With hearty, satisfying recipes like this, it's easy to de-emphasize meat from your diet. And you won't even miss it!
- MAKES: 10 servings
- PREP TIME: 1 hour
- TOTAL TIME: 3 hours 30 minutes
- 1 1/2 tablespoons olive oil
- 2 onions, chopped
- 8 garlic cloves, chopped
- 2 1/2 tablespoons chili powder
- 1 tablespoon ground coriander
- 2 14.5-ounce cans fire-roasted tomatoes
- 1 pound dried black beans, rinsed
- 2 chipotle chiles from canned chipotle chiles in adobo, minced
- 2 teaspoons dried oregano (preferably Mexican)
- Coarse kosher salt
- 1 2 1/4-pound butternut squash, peeled, seeded, cut into 1/2-inch cubes (about 3 cups)

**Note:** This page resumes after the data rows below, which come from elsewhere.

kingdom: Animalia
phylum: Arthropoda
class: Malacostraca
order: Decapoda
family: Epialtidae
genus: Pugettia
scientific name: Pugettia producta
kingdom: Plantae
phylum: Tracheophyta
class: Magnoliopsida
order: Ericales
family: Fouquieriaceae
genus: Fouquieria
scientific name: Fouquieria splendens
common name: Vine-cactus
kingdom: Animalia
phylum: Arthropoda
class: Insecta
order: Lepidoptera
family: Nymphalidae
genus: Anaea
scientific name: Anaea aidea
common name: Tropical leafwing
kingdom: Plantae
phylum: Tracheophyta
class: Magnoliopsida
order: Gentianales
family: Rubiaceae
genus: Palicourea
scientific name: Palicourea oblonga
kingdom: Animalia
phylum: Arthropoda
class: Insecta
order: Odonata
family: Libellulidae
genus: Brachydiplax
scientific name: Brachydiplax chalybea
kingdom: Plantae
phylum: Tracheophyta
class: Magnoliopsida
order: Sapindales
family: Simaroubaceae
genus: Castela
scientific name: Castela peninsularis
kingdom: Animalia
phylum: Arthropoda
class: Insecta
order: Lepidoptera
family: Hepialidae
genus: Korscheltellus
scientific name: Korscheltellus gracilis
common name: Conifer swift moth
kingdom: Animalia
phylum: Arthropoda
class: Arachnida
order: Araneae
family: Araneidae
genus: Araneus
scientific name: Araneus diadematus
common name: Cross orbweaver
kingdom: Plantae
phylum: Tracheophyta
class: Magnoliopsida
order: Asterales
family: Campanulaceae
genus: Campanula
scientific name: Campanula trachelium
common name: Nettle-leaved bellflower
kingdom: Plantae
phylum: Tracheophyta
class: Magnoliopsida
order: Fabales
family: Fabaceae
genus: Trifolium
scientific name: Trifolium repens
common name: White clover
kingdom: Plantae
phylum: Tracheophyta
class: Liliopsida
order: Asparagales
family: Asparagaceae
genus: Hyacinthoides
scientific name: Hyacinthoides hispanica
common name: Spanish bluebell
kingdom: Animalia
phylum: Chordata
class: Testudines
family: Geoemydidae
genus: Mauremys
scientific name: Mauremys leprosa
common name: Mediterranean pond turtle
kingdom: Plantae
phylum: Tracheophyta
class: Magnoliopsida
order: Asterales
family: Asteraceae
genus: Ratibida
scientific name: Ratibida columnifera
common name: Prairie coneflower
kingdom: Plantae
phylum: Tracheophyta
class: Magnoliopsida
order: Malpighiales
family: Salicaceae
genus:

- 1/2 cup quick-cooking bulgur
- Sour cream (optional for topping)
- Coarsely grated hot pepper Monterey Jack cheese (optional for topping)
- Diced red onion (optional for topping)
- Chopped fresh cilantro (optional for topping)
- Pickled jalapeño rings (optional for topping)
- Heat oil in heavy large pot over medium-high heat. Add onions and cook until soft and beginning to brown, stirring often, about 8 minutes. Add garlic; stir 1 minute. Sprinkle chili powder and coriander over; stir 1 minute. Stir in tomatoes with juice, beans, chipotles, and oregano. Add 10 cups water. Bring to boil, reduce heat to low, cover with lid slightly ajar, and simmer until beans are tender, stirring occasionally, about 2 hours (time will vary depending on freshness of beans). Season to taste with coarse salt and freshly ground black pepper. DO AHEAD Chili can be made up to 2 days ahead. Cool slightly. Refrigerate uncovered until cold, then cover and keep chilled. Rewarm chili before continuing.
- Stir squash and bulgur into chili. Simmer uncovered over medium-low heat until squash and bulgur are tender, about 30 minutes. Season to taste with salt and pepper. Divide chili among bowls. Serve with sour cream, cheese, red onion, cilantro, and pickled jalapeño rings.